You have to applaud Cameron – his powers of persuasion are second to none. Though somewhat taking a passive position behind Philip Hammond and Hilary Benn during the Commons debate last night, you would be forgiven for assuming that the puppet master already had the motions in place for certain success, with key MP’s duly groomed and prepped for the inevitable ‘Yes’ vote.

The significant difference between the two main opposing parties is that the Tory contingent – with the obvious exception of Basildon MP John Baron – appear to be more galvanised during recent debates. They have less rebels to worry about than the Labour Party, and the whips take care of the easily influenced swing-voters.

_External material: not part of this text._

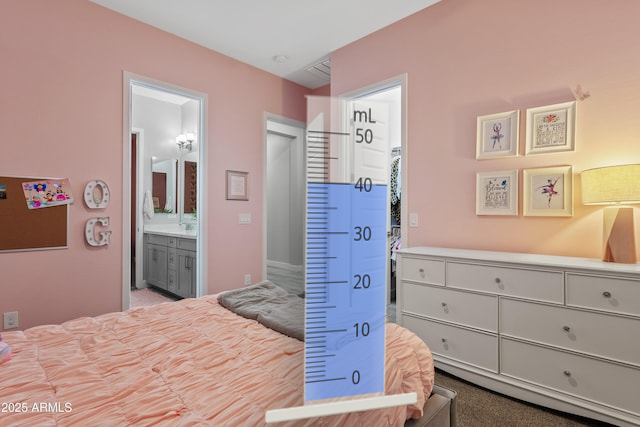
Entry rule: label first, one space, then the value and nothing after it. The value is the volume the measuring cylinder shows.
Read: 40 mL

The 10 hour debate – which largely exists to create the false illusion that a democratic process has taken place – has ended up being centred around the Shadow Foreign Secretary’s impassioned speech endorsing the airstrikes. I can only imagine what his Father would have thought of this, who delivered a dichotomous speech about bombing Iraq over a decade ago.

Although the words received applause from both sides of the house, Benn then had to take up his seat next to a less than impressed Jeremy Corbyn, who many say was upstaged by his counterpart and recent adversary.

It was the kind of mortification Corbyn didn’t need, and one that the Tories were always going to draw attention to. The vote may not have hinged on the participation of a number of disassociated Labour Party members, but it did enforce the case for change within its walls.

Perhaps Cameron’s injudicious comment about none-backers being ‘terrorist sympathisers’ was more geared towards the electorate, but this type of malicious rhetoric is all too common in today’s debates. A pacifist is now a virtual jihadist, a demonstrator is a hooligan and anyone who leans slightly to the left or is concerned for workers’ rights is a staunch Communist.

So quickly we have forgotten about the cause and effect of entering a war without rationale, arming another rebel insurgency, attempting to install an artificial democracy and leaving it to defend for itself against the ‘next big threat to the world’.